Excited by the IT revolution, I decided to focus my work on developing IT tools and IT solutions to social research. As mentioned earlier, I do not think all the research can be automated by computing tools or AI systems. But, IT systems are the most powerful tools to break down all the barriers in social research, such as the qualitative vs. quantitative and the single discipline approach vs. interdisciplinary approach. With all the newest IT tools in your hand, the world is flat. With some IT tools, we may be able to manage reflexivity issue as well. As for the researches scientific and capable to generate actionable knowledge, the ones I am interested, I think interdisciplinary approach is necessary, but is difficult to implement under current research establishment. We need the IT tools to flat our academic research world. Here, one of the problems is that scholars use difference terminologies to describe the same techniques. To cure this problem, RM4Es is what needed, as I believe. Now, I am developing RM4Es and its related IT tools.
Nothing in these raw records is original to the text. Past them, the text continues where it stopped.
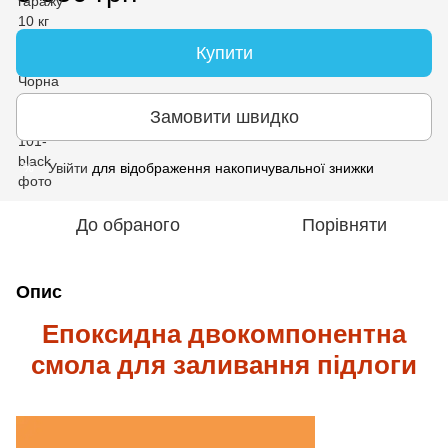
Купити
Замовити швидко
Увійти
для відображення накопичувальної знижки
%
До обраного
Порівняти
Опис
Епоксидна двокомпонентна
смола для заливання підлоги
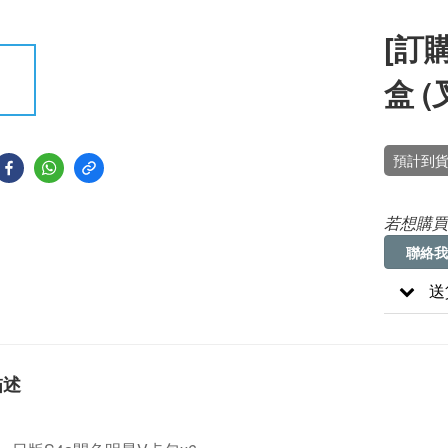
[訂購
盒 (
預計到貨
若想購買
聯絡我
送
描述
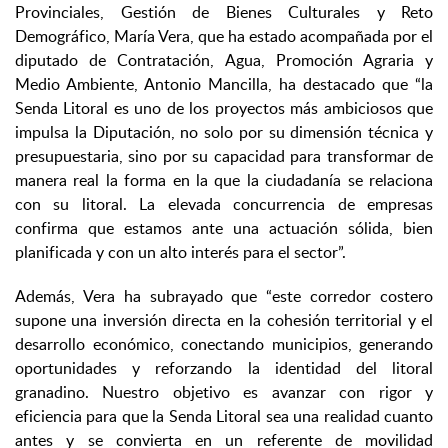
Provinciales, Gestión de Bienes Culturales y Reto
Demográfico, María Vera, que ha estado acompañada por el
diputado de Contratación, Agua, Promoción Agraria y
Medio Ambiente, Antonio Mancilla, ha destacado que “la
Senda Litoral es uno de los proyectos más ambiciosos que
impulsa la Diputación, no solo por su dimensión técnica y
presupuestaria, sino por su capacidad para transformar de
manera real la forma en la que la ciudadanía se relaciona
con su litoral. La elevada concurrencia de empresas
confirma que estamos ante una actuación sólida, bien
planificada y con un alto interés para el sector”.
Además, Vera ha subrayado que “este corredor costero
supone una inversión directa en la cohesión territorial y el
desarrollo económico, conectando municipios, generando
oportunidades y reforzando la identidad del litoral
granadino. Nuestro objetivo es avanzar con rigor y
eficiencia para que la Senda Litoral sea una realidad cuanto
antes y se convierta en un referente de movilidad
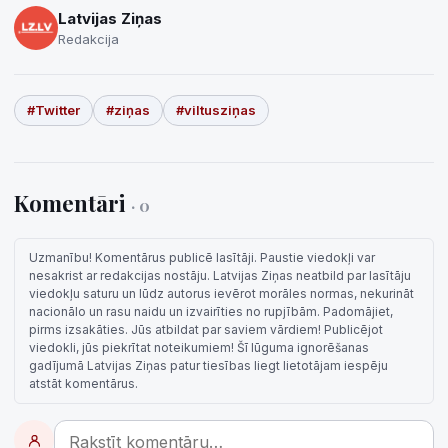
Latvijas Ziņas
Redakcija
#Twitter
#ziņas
#viltusziņas
Komentāri
· 0
Uzmanību! Komentārus publicē lasītāji. Paustie viedokļi var
nesakrist ar redakcijas nostāju. Latvijas Ziņas neatbild par lasītāju
viedokļu saturu un lūdz autorus ievērot morāles normas, nekurināt
nacionālo un rasu naidu un izvairīties no rupjībām. Padomājiet,
pirms izsakāties. Jūs atbildat par saviem vārdiem! Publicējot
viedokli, jūs piekrītat noteikumiem! Šī lūguma ignorēšanas
gadījumā Latvijas Ziņas patur tiesības liegt lietotājam iespēju
atstāt komentārus.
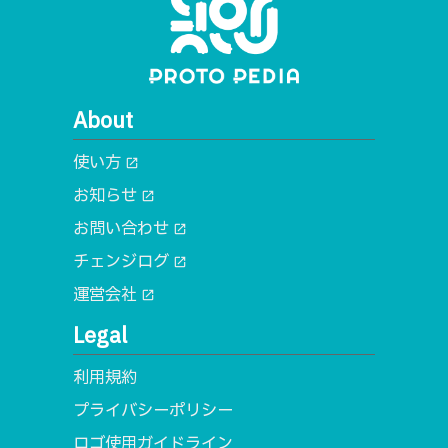
About
使い方
open_in_new
お知らせ
open_in_new
お問い合わせ
open_in_new
チェンジログ
open_in_new
運営会社
open_in_new
Legal
利用規約
プライバシーポリシー
ロゴ使用ガイドライン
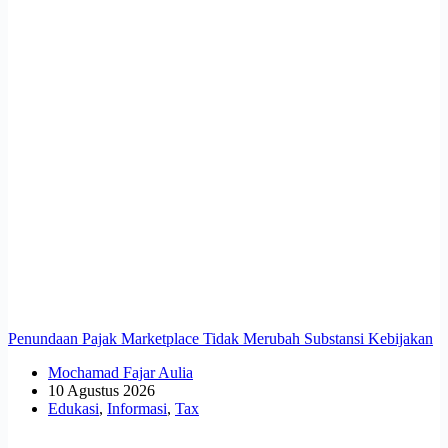
Penundaan Pajak Marketplace Tidak Merubah Substansi Kebijakan
Mochamad Fajar Aulia
10 Agustus 2026
Edukasi
,
Informasi
,
Tax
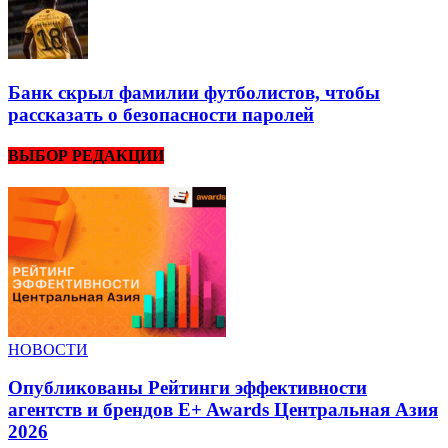
Банк скрыл фамилии футболистов, чтобы
рассказать о безопасности паролей
ВЫБОР РЕДАКЦИИ
НОВОСТИ
Опубликованы Рейтинги эффективности
агентств и брендов E+ Awards Центральная Азия
2026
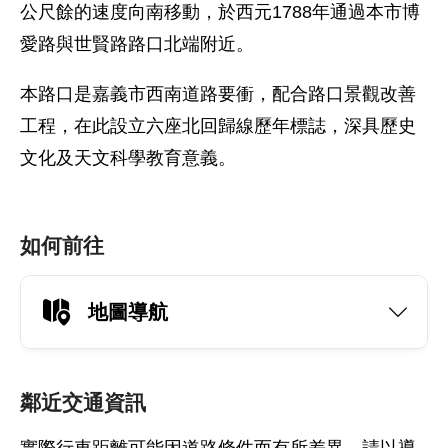
公尺餘的速度向南移動，於西元1788年通過本市博
愛路與世賢路路口北端附近。
本路口是嘉義市西南道路要衝，配合路口景觀改善
工程，在此設立六座北回歸線歷年標誌，深具歷史
文化及天文科學教育意義。
如何前往
地圖導航
鄰近交通資訊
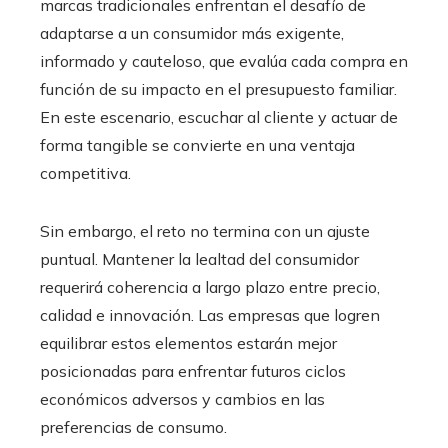
marcas tradicionales enfrentan el desafío de
adaptarse a un consumidor más exigente,
informado y cauteloso, que evalúa cada compra en
función de su impacto en el presupuesto familiar.
En este escenario, escuchar al cliente y actuar de
forma tangible se convierte en una ventaja
competitiva.
Sin embargo, el reto no termina con un ajuste
puntual. Mantener la lealtad del consumidor
requerirá coherencia a largo plazo entre precio,
calidad e innovación. Las empresas que logren
equilibrar estos elementos estarán mejor
posicionadas para enfrentar futuros ciclos
económicos adversos y cambios en las
preferencias de consumo.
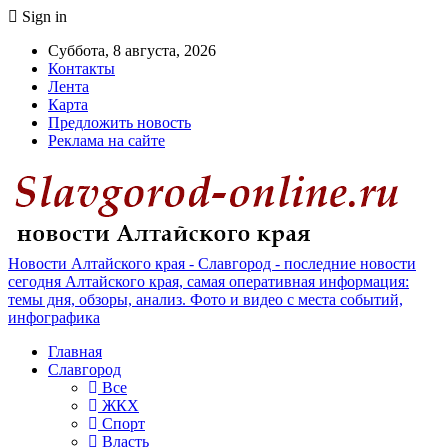
Sign in
Суббота, 8 августа, 2026
Контакты
Лента
Карта
Предложить новость
Реклама на сайте
Новости Алтайского края - Славгород - последние новости
сегодня Алтайского края, самая оперативная информация:
темы дня, обзоры, анализ. Фото и видео с места событий,
инфографика
Главная
Славгород
Все
ЖКХ
Спорт
Власть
To deal with the issues of reflexivity and equivalent models, I believe that Rmaps is truly the solution proposed and it started to get recognition now. As reflected by the unavoidable reflexivity and the existence of equivalent models, the “correct model” of a data may not exist at all. The final model reached by a researcher actually depends on our assumptions and on our preferences together with some of our research working habits. I think it is okay for us to stop at our final model and use it for predictions. However, we do need to know how this “final model” is different from the other possible ones so that a research map should be constructed and used to document the paths leading to our model and hopefully other possible paths leading to other possible final models. With this research map, we may guide our future directions and current actions of research. To provide Rmaps for others, I am working hard now to further develop the Rmap framework and its related IT tools.